Benjamin and Henriette Wegner had four sons and two daughters, all of whom were born in Norway, where they have many notable descendants. Their oldest son Johann Ludwig Wegner (1830–1893) was a judge and married Blanca Bretteville, a daughter of Prime Minister Christian Zetlitz Bretteville; their second son Heinrich Benjamin Wegner (1833–1911) was a timber merchant and married Henriette Vibe, a daughter of the classical philologist Ludvig Vibe; their oldest daughter Sophie Wegner (1838–1906) married colonel and aide-de-camp to king Charles Hans Jacob Nørregaard; their youngest daughter Anna Henriette Wegner (1841–1918) married the theologian Bernhard Pauss; their youngest son George Wegner (1847–1881) was a supreme court barrister.

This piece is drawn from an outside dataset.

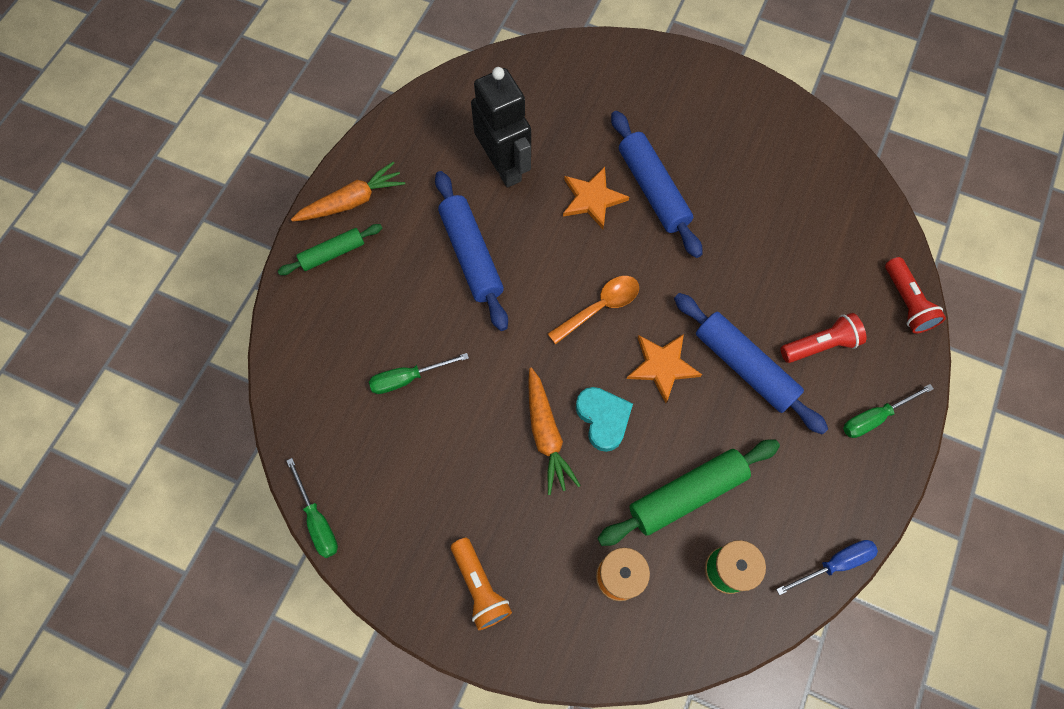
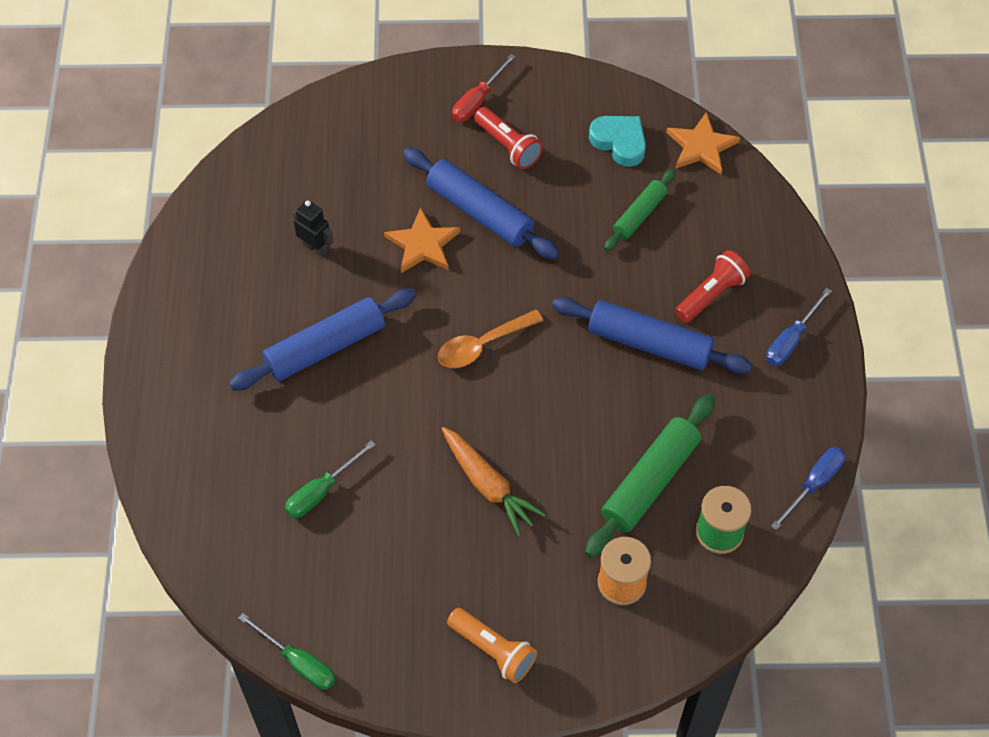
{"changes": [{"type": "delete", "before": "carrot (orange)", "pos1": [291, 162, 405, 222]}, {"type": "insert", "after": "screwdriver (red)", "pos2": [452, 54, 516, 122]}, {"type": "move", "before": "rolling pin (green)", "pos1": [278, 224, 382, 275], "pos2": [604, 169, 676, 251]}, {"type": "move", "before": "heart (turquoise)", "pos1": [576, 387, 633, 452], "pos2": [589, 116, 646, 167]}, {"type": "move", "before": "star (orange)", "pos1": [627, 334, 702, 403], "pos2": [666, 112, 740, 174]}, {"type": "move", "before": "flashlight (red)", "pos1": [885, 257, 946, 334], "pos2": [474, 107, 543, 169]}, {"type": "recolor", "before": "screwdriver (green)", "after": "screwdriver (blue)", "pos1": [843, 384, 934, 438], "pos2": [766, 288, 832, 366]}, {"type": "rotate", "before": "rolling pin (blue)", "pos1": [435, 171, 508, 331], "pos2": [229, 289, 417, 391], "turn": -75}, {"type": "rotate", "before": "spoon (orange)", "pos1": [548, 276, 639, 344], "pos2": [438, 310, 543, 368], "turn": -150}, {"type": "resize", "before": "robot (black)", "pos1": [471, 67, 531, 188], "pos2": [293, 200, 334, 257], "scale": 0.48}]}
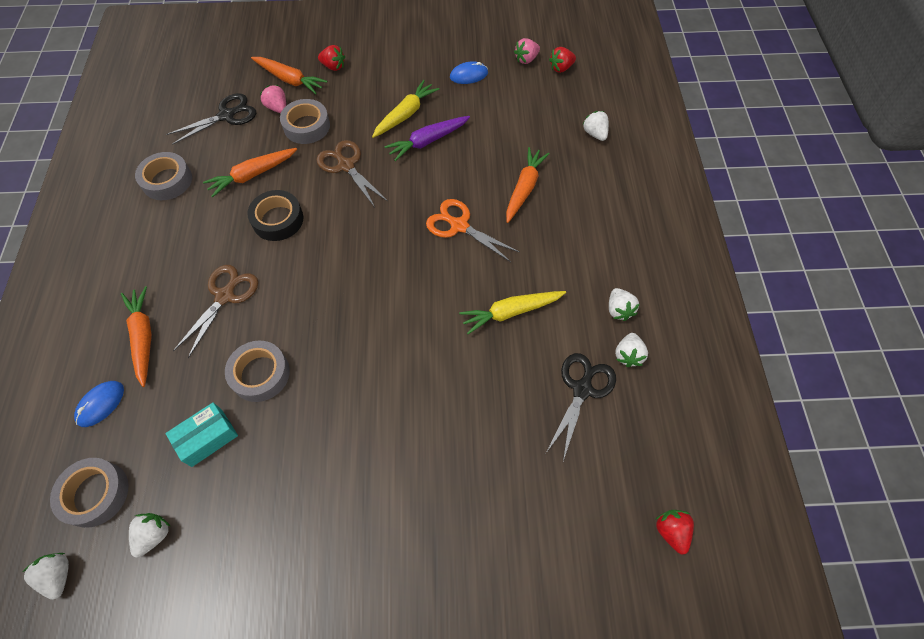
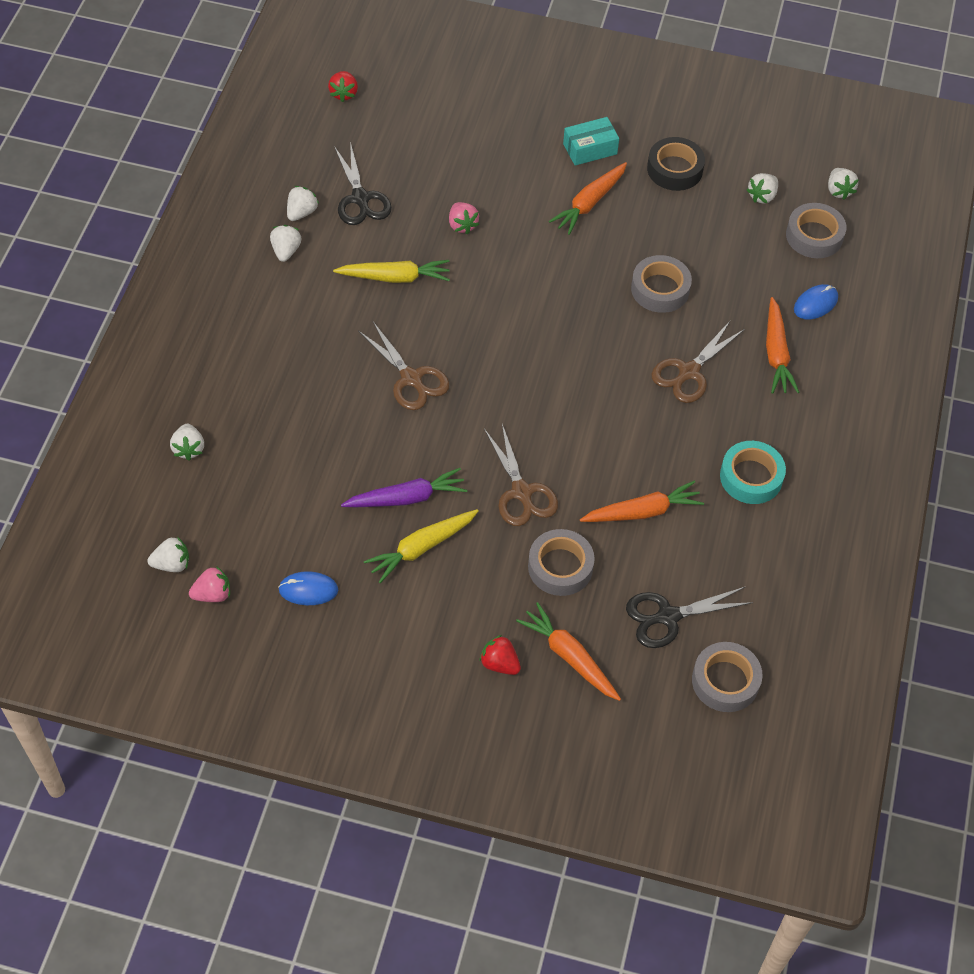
{"changes": [{"type": "insert", "after": "tape (turquoise)", "pos2": [720, 441, 786, 504]}, {"type": "move", "before": "tape (grey)", "pos1": [135, 152, 192, 200], "pos2": [692, 642, 762, 712]}, {"type": "move", "before": "box (turquoise)", "pos1": [165, 402, 238, 467], "pos2": [563, 117, 619, 166]}, {"type": "move", "before": "tape (black)", "pos1": [247, 190, 303, 241], "pos2": [647, 137, 705, 191]}, {"type": "move", "before": "strawberry (pink)", "pos1": [260, 85, 286, 113], "pos2": [449, 202, 479, 234]}, {"type": "move", "before": "carrot (orange)", "pos1": [506, 147, 550, 223], "pos2": [549, 162, 627, 235]}, {"type": "recolor", "before": "scissors (orange)", "after": "scissors (brown)", "pos1": [426, 199, 519, 262], "pos2": [358, 322, 449, 410]}, {"type": "recolor", "before": "strawberry (red)", "after": "strawberry (white)", "pos1": [549, 47, 576, 73], "pos2": [148, 536, 189, 572]}, {"type": "rotate", "before": "scissors (black)", "pos1": [546, 353, 616, 461], "pos2": [334, 142, 392, 225], "turn": -60}]}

Benjamin Wegner was the grandfather of the lawyer, county governor and chief of police Benjamin Wegner (1868–1949), of the humanitarian and women's rights leader Olga Wegner (the wife of the Chief Justice of the Supreme Court Karenus Kristofer Thinn), of the internationally noted war correspondent Benjamin Wegner Nørregaard, of the noted lawyer, President of the Norwegian Bar Association and founder of the law firm Hjort Harald Nørregaard, of the wine merchant and consul in Tarragona Ludvig Nørregaard, of the surgeon and President of the Norwegian Red Cross Nikolai Nissen Paus, of the lawyer and Director at the Norwegian Employers' Confederation George Wegner Paus and of the engineer and industrial leader Augustin Paus.